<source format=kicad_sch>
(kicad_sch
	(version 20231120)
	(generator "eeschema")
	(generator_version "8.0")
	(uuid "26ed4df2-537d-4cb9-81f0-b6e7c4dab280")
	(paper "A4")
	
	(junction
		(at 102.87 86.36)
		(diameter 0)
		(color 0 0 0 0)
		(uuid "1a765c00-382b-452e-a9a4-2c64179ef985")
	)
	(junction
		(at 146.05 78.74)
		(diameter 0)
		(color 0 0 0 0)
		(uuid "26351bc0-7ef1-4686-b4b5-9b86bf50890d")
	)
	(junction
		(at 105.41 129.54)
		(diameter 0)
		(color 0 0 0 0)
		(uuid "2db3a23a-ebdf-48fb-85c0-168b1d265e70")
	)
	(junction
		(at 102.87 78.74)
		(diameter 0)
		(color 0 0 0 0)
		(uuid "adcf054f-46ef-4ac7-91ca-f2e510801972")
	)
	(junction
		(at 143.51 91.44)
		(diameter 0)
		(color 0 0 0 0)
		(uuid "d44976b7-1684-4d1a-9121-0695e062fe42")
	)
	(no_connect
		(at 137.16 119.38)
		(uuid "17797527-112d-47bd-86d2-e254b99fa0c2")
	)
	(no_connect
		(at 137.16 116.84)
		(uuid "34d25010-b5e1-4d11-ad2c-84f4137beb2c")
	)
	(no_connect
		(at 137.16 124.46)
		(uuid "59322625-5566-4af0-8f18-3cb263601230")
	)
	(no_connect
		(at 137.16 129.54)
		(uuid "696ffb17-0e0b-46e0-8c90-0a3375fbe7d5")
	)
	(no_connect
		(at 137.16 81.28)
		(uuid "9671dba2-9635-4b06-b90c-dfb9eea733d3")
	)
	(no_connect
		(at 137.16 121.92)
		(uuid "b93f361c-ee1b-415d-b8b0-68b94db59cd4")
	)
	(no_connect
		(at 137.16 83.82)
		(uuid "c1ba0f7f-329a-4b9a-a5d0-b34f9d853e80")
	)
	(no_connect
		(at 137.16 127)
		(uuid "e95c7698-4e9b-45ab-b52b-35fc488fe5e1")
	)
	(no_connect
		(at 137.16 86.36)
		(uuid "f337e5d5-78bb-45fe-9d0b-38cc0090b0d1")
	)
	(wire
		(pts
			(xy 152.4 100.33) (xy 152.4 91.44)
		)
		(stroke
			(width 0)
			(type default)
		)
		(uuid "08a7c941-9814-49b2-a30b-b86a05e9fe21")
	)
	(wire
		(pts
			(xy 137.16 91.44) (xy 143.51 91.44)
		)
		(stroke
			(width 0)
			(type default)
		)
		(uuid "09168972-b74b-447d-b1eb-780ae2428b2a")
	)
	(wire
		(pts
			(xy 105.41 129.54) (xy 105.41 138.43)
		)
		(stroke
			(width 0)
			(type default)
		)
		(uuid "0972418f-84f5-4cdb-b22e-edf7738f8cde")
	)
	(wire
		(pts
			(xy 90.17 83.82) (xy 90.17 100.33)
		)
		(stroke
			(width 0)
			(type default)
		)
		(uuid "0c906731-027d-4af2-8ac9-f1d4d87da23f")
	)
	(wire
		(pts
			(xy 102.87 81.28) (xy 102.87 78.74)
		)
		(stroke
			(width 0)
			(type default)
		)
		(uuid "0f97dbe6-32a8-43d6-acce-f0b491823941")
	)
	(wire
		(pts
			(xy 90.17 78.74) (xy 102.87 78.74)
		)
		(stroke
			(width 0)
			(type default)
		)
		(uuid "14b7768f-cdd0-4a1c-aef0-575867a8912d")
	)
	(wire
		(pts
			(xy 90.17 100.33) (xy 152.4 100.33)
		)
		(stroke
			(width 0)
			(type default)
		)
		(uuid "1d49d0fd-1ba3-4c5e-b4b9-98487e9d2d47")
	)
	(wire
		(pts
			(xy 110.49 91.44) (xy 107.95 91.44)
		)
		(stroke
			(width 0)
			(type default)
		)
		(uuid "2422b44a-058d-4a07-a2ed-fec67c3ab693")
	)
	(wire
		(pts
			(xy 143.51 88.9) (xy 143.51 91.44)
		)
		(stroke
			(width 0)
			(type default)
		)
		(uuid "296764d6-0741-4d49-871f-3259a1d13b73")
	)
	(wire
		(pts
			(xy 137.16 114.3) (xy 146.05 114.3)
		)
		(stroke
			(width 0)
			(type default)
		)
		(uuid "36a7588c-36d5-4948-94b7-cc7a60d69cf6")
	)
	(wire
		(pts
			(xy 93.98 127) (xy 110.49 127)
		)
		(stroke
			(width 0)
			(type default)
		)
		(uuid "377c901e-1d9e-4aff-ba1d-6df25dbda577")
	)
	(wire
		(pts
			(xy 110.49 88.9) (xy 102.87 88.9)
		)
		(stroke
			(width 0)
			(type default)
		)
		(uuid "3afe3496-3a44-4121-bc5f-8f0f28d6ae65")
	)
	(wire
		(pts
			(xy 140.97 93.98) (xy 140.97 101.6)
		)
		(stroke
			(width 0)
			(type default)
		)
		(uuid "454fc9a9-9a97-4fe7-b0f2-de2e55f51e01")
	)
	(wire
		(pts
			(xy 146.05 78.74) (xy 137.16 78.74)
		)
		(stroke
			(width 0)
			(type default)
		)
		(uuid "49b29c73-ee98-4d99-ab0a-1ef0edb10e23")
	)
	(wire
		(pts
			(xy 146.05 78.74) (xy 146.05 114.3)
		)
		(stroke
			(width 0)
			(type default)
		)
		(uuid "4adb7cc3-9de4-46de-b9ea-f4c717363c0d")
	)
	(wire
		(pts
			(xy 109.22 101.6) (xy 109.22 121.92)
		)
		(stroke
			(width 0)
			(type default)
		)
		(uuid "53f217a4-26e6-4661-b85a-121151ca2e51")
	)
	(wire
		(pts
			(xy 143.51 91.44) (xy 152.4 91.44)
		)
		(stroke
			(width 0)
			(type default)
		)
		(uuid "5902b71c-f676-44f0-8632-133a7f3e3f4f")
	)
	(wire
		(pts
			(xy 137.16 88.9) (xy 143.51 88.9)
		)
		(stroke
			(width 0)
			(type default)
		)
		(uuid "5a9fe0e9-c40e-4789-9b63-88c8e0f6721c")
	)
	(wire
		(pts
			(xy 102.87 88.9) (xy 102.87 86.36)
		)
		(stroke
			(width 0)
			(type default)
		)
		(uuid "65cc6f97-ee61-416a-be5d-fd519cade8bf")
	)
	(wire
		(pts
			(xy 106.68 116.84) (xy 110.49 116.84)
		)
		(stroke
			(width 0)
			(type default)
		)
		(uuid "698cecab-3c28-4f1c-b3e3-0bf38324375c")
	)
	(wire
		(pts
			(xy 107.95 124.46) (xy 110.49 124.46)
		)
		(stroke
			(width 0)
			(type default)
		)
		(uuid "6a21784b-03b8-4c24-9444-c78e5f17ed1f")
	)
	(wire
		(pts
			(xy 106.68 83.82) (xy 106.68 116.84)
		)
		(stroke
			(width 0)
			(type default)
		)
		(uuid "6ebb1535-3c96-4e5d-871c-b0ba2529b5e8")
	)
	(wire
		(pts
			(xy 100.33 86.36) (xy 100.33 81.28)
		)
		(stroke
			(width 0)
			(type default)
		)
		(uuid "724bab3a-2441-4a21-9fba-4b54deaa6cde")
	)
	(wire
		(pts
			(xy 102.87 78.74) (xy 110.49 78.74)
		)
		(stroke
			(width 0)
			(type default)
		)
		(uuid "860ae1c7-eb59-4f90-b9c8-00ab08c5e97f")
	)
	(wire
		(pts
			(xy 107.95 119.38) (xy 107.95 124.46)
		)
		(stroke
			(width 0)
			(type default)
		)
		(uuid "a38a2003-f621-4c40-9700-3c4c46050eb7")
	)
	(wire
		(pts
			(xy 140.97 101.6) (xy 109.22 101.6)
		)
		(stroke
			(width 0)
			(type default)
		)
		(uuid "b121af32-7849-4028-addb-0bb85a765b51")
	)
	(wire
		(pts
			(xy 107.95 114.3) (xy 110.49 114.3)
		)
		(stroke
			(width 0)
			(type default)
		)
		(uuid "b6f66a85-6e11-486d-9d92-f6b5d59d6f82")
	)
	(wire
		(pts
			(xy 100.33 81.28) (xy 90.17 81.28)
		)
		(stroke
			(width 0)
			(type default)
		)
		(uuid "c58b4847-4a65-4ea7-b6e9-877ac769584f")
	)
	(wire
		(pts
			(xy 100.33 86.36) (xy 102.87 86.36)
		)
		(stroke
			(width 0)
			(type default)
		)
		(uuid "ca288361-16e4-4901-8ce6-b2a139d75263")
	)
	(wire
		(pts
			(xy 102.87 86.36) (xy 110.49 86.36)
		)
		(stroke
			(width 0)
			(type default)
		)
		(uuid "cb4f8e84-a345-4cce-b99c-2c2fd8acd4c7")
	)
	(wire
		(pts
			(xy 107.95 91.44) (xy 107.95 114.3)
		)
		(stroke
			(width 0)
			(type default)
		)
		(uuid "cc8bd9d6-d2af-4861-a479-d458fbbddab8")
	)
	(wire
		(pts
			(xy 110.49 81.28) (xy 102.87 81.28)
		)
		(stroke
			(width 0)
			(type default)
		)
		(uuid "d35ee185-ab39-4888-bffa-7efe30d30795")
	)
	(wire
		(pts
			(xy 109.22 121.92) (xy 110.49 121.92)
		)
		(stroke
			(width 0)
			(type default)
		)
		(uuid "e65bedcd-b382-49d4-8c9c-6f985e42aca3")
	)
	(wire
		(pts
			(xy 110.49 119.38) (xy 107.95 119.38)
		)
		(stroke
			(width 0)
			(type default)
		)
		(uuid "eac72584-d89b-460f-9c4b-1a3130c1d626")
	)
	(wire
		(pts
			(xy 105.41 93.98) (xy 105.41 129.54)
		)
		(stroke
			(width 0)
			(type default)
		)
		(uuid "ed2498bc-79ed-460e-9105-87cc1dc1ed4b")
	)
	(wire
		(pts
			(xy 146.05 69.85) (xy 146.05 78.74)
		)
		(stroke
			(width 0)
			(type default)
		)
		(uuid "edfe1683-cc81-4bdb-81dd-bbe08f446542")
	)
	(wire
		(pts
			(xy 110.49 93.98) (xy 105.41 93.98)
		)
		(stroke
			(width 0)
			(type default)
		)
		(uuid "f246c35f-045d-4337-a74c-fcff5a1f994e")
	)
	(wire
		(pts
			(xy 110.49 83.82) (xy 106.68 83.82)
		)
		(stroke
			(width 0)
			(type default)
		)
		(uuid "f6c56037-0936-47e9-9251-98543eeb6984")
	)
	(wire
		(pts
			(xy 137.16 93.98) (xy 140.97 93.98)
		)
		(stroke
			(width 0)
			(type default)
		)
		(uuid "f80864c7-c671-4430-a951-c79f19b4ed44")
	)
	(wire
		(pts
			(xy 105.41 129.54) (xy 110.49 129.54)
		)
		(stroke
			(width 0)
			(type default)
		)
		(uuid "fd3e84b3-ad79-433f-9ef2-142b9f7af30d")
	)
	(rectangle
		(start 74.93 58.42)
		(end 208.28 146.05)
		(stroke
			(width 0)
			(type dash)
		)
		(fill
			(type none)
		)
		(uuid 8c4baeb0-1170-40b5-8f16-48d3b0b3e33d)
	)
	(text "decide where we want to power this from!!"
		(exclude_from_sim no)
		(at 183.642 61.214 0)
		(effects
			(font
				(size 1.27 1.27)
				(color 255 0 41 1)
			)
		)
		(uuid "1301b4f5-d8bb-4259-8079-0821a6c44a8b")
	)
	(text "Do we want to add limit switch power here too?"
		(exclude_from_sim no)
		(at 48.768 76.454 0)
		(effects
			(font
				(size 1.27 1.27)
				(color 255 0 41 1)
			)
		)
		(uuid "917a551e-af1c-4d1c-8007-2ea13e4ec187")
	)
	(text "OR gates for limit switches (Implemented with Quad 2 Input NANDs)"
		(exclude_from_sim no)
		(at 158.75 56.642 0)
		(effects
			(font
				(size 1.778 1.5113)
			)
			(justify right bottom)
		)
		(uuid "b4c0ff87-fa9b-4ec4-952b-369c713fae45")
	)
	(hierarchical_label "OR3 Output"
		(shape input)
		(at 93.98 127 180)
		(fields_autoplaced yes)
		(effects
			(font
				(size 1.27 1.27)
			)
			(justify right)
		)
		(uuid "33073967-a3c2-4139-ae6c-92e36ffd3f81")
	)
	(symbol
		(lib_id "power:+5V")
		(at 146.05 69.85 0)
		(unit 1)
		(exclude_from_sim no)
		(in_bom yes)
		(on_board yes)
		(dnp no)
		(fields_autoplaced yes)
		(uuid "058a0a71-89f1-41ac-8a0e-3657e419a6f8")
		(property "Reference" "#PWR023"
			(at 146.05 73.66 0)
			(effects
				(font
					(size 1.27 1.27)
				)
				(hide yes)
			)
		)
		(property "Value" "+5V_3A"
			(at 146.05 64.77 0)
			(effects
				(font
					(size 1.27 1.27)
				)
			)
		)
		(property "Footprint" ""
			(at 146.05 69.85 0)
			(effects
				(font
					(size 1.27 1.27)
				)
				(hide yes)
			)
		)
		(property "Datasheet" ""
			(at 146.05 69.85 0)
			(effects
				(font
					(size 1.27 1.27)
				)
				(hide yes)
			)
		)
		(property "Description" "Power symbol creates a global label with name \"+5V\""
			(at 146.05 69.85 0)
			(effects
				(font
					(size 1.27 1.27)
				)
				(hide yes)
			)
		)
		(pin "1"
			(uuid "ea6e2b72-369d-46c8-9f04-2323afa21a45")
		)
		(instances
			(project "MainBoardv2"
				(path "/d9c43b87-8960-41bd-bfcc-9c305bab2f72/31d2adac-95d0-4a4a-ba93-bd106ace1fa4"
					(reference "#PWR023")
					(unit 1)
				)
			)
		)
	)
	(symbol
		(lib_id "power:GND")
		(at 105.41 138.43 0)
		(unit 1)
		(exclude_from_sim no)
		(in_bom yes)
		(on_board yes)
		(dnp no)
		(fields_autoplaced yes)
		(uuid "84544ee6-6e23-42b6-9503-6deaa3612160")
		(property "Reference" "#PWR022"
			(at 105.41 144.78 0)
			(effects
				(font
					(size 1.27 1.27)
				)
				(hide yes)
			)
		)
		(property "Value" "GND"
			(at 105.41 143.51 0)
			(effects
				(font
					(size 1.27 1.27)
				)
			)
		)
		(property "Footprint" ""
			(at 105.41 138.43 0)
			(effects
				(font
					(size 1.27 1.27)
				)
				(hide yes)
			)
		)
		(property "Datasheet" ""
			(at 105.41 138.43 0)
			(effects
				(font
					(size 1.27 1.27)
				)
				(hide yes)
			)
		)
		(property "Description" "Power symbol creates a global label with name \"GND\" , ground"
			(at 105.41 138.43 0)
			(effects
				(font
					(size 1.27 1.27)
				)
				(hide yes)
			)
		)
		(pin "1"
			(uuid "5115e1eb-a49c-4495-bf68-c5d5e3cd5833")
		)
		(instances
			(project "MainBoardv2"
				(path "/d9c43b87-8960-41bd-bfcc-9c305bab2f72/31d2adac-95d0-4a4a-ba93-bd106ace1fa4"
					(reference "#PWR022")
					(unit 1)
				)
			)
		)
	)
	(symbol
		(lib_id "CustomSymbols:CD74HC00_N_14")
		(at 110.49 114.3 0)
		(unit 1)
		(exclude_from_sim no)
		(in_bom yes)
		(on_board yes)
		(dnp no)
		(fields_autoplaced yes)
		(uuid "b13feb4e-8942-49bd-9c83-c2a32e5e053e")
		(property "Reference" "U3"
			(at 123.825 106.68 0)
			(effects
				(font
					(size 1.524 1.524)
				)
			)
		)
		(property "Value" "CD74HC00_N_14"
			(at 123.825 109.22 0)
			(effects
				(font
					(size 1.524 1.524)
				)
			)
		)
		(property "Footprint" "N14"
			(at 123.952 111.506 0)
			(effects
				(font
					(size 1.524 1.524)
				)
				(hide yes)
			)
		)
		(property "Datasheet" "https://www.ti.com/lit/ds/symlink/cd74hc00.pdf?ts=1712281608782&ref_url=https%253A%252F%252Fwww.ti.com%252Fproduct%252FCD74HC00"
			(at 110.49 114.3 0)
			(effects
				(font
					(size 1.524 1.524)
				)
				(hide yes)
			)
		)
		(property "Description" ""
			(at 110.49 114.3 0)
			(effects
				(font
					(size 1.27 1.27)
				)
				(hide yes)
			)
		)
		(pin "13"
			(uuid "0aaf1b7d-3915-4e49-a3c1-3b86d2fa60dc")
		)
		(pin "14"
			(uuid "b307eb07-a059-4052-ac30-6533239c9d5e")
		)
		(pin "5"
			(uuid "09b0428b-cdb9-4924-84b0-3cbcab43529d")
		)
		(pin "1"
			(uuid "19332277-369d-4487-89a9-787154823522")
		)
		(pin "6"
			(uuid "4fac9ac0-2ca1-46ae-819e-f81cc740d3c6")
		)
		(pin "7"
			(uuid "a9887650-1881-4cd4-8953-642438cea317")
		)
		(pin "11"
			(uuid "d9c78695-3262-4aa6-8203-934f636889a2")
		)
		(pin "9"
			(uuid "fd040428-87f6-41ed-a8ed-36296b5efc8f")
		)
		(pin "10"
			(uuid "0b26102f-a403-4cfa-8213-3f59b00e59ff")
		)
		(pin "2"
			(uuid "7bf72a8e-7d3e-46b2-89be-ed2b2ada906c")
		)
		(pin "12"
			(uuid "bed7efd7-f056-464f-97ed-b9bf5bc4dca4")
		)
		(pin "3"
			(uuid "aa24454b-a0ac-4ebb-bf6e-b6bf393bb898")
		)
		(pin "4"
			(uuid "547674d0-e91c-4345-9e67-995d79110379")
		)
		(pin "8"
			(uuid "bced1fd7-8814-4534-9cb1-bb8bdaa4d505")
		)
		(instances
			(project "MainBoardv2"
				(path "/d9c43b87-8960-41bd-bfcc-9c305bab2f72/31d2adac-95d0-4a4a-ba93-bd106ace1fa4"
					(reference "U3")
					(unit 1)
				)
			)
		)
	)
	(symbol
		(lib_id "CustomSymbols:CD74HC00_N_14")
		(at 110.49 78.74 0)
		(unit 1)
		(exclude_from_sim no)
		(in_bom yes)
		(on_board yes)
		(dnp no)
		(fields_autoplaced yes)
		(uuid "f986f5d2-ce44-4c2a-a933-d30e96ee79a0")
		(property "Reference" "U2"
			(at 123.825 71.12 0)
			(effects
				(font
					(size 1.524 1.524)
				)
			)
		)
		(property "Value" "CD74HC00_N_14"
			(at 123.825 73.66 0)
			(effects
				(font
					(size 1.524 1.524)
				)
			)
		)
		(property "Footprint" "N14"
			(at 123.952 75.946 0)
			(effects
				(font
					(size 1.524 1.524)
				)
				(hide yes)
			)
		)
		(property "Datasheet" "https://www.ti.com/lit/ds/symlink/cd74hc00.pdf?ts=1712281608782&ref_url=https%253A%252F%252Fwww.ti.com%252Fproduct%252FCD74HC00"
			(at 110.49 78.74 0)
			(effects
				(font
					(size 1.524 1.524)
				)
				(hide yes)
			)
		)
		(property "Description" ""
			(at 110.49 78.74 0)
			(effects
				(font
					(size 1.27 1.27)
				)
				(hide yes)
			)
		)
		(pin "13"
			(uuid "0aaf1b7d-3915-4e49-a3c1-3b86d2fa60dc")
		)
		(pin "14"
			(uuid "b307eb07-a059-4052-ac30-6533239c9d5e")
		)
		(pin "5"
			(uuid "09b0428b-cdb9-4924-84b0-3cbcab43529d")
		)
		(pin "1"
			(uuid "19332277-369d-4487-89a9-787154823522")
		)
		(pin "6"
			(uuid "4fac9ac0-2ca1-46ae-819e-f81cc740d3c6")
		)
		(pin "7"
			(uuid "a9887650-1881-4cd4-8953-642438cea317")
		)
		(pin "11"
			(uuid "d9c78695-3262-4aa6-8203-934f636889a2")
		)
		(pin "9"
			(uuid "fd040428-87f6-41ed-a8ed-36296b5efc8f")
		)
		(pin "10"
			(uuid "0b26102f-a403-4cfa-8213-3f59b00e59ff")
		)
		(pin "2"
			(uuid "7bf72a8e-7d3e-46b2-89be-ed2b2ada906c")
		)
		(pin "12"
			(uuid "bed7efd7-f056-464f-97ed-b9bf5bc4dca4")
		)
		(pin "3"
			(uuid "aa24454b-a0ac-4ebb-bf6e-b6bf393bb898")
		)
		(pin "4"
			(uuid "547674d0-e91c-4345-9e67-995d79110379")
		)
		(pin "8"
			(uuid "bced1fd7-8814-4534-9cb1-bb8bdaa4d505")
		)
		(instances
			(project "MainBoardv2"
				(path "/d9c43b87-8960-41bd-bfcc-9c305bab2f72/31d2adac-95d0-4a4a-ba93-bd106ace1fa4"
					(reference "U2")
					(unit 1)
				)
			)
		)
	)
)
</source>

==

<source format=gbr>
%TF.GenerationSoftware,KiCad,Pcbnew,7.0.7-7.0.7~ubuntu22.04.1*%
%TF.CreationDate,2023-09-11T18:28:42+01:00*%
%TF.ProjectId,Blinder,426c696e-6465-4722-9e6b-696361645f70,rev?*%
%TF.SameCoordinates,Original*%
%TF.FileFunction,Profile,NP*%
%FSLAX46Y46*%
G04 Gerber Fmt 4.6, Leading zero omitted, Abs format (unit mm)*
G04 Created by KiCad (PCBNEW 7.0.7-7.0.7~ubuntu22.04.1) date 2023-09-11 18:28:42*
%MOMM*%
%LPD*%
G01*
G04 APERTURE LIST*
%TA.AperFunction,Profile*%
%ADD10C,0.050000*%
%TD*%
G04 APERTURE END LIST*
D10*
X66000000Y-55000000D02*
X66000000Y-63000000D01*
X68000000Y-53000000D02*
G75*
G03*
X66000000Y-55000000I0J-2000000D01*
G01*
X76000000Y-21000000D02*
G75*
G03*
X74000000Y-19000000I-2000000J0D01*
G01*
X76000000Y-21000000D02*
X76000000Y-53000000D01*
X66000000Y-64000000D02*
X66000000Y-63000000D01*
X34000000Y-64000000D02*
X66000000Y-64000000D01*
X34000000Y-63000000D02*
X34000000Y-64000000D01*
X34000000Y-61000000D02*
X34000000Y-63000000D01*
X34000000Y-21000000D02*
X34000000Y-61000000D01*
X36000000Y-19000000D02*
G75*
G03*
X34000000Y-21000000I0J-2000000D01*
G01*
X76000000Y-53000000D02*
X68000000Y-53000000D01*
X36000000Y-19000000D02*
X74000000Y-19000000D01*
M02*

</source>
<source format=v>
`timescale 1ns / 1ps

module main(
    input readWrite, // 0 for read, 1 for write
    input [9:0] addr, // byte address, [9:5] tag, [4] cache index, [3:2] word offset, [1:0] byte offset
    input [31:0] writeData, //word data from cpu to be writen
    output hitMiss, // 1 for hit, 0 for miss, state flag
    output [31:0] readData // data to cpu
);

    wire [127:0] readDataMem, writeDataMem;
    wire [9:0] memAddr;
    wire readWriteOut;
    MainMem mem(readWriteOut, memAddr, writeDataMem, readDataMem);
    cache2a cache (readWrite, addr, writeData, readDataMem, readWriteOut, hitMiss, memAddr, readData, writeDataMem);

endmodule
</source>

> [PROBLEM TO SOLVE]: What lines in the material above hold the word "readWriteOut"? Pull them out.

> [TASK RESULT]:
    wire readWriteOut;
    MainMem mem(readWriteOut, memAddr, writeDataMem, readDataMem);
    cache2a cache (readWrite, addr, writeData, readDataMem, readWriteOut, hitMiss, memAddr, readData, writeDataMem);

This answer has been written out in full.